Guidelines is a powerful scorer class designed to let you quickly and easily customize evaluation by defining natural language criteria that are framed as pass/fail conditions. It is ideal for checking compliance with rules, style guides, or information inclusion/exclusion.

Guidelines have the distinct advantage of being easy to explain to business stakeholders ("we are evaluating if the app delivers upon this set of rules") and, as such, can often be directly written by domain experts.

Example usage

First, define the guidelines as a simple string:

python
tone = "The response must maintain a courteous, respectful tone throughout.  It must show empathy for customer concerns."
easy_to_understand = "The response must use clear, concise language and structure responses logically. It must avoid jargon or explain technical terms when used."
banned_topics = "If the request is a question about product pricing, the response must politely decline to answer and refer the user to the pricing page."

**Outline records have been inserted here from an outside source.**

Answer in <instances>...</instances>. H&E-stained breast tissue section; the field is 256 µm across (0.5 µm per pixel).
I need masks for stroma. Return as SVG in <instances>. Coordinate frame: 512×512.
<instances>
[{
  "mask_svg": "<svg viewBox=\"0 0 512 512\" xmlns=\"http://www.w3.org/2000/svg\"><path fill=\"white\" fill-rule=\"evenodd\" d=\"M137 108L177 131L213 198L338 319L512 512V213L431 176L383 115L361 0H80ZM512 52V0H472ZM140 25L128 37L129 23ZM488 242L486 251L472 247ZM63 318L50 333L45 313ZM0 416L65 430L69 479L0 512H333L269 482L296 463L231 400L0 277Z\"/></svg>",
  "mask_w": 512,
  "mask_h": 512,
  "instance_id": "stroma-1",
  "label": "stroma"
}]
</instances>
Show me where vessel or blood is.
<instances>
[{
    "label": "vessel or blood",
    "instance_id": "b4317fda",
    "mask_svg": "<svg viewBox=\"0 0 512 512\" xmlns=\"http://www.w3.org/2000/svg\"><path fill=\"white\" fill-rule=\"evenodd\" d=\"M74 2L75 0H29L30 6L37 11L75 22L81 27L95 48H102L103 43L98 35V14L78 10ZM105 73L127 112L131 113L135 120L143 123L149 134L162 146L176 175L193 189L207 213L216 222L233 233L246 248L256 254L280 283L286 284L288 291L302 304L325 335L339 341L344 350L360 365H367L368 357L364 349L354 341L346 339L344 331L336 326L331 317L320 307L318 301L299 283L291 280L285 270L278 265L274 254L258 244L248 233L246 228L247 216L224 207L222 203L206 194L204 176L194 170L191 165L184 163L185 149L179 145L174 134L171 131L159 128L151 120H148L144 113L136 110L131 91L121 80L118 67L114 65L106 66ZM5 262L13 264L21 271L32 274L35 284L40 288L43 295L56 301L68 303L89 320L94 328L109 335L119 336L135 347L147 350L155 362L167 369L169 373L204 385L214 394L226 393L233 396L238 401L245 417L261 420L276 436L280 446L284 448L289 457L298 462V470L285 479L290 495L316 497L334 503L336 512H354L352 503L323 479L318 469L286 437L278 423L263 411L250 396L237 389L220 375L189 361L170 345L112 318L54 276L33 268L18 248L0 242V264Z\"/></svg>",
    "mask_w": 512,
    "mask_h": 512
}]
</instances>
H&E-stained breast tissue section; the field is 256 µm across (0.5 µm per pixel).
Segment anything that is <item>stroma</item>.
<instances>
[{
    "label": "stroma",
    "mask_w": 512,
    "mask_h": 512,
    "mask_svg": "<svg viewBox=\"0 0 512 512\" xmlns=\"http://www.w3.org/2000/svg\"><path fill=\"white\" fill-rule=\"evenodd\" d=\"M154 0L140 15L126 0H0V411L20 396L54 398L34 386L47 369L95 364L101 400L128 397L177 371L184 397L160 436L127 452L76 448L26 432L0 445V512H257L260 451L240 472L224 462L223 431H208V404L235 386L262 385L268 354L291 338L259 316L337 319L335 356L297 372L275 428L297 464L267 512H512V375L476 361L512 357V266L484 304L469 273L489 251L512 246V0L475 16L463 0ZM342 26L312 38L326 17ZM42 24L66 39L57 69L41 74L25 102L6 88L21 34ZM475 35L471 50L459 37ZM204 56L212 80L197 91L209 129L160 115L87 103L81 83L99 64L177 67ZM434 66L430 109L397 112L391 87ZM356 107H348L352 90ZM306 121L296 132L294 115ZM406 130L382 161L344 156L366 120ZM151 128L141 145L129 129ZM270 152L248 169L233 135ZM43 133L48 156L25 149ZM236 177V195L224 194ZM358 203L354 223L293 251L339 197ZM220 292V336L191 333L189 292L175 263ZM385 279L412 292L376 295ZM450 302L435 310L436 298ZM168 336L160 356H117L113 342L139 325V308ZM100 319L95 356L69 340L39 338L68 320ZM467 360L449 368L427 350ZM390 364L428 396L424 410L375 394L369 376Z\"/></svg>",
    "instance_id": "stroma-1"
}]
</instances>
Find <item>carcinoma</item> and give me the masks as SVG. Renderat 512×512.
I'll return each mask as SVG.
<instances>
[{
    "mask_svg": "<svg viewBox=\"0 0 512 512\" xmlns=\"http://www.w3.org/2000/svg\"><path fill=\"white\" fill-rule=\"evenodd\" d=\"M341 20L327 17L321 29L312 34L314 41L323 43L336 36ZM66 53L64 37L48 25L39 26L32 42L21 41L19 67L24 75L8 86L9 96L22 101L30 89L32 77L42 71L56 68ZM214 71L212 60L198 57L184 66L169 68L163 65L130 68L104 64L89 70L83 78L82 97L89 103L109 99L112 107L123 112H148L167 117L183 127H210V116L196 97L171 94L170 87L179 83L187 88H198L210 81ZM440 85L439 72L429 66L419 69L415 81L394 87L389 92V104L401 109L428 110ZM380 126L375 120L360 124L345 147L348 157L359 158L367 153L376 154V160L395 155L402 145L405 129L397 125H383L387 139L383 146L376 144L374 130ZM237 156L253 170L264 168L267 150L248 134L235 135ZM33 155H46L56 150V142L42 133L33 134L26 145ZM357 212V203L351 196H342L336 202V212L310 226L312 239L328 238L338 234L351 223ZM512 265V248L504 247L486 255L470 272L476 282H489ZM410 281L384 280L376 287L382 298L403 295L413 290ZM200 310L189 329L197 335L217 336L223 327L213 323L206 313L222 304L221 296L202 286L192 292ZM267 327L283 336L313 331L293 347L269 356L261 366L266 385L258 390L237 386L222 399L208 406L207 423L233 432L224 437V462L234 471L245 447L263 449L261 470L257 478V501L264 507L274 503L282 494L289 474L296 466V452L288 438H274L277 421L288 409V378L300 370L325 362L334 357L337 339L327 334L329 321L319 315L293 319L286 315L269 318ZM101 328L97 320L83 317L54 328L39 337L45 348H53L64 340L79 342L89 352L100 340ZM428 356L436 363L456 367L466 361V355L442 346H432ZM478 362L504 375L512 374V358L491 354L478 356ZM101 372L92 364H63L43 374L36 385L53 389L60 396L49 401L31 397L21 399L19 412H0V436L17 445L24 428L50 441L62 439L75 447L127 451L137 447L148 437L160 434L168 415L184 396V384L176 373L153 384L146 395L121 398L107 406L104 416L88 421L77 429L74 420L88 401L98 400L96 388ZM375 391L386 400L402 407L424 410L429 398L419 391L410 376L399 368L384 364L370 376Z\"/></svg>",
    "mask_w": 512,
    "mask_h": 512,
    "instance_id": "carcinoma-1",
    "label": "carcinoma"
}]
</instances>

Then pass each guideline to the Guidelines class to create a scorer and run evaluation:

python
import mlflow

eval_dataset = [
    {
        "inputs": {"question": "I'm having trouble with my account.  I can't log in."},
        "outputs": "I'm sorry to hear that you're having trouble logging in. Please provide me with your username and the specific issue you're experiencing, and I'll be happy to help you resolve it.",
    },
    {
        "inputs": {"question": "How much does a microwave cost?"},
        "outputs": "The microwave costs $100.",
    },
    {
        "inputs": {"question": "How does a refrigerator work?"},
        "outputs": "A refrigerator operates via thermodynamic vapor-compression cycles utilizing refrigerant phase transitions. The compressor pressurizes vapor which condenses externally, then expands through evaporator coils to absorb internal heat through endothermic vaporization.",
    },
]

mlflow.genai.evaluate(
    data=eval_dataset,
    scorers=[
        # Create a scorer for each guideline
        Guidelines(name="tone", guidelines=tone),
        Guidelines(name="easy_to_understand", guidelines=easy_to_understand),
        Guidelines(name="banned_topics", guidelines=banned_topics),
    ],
)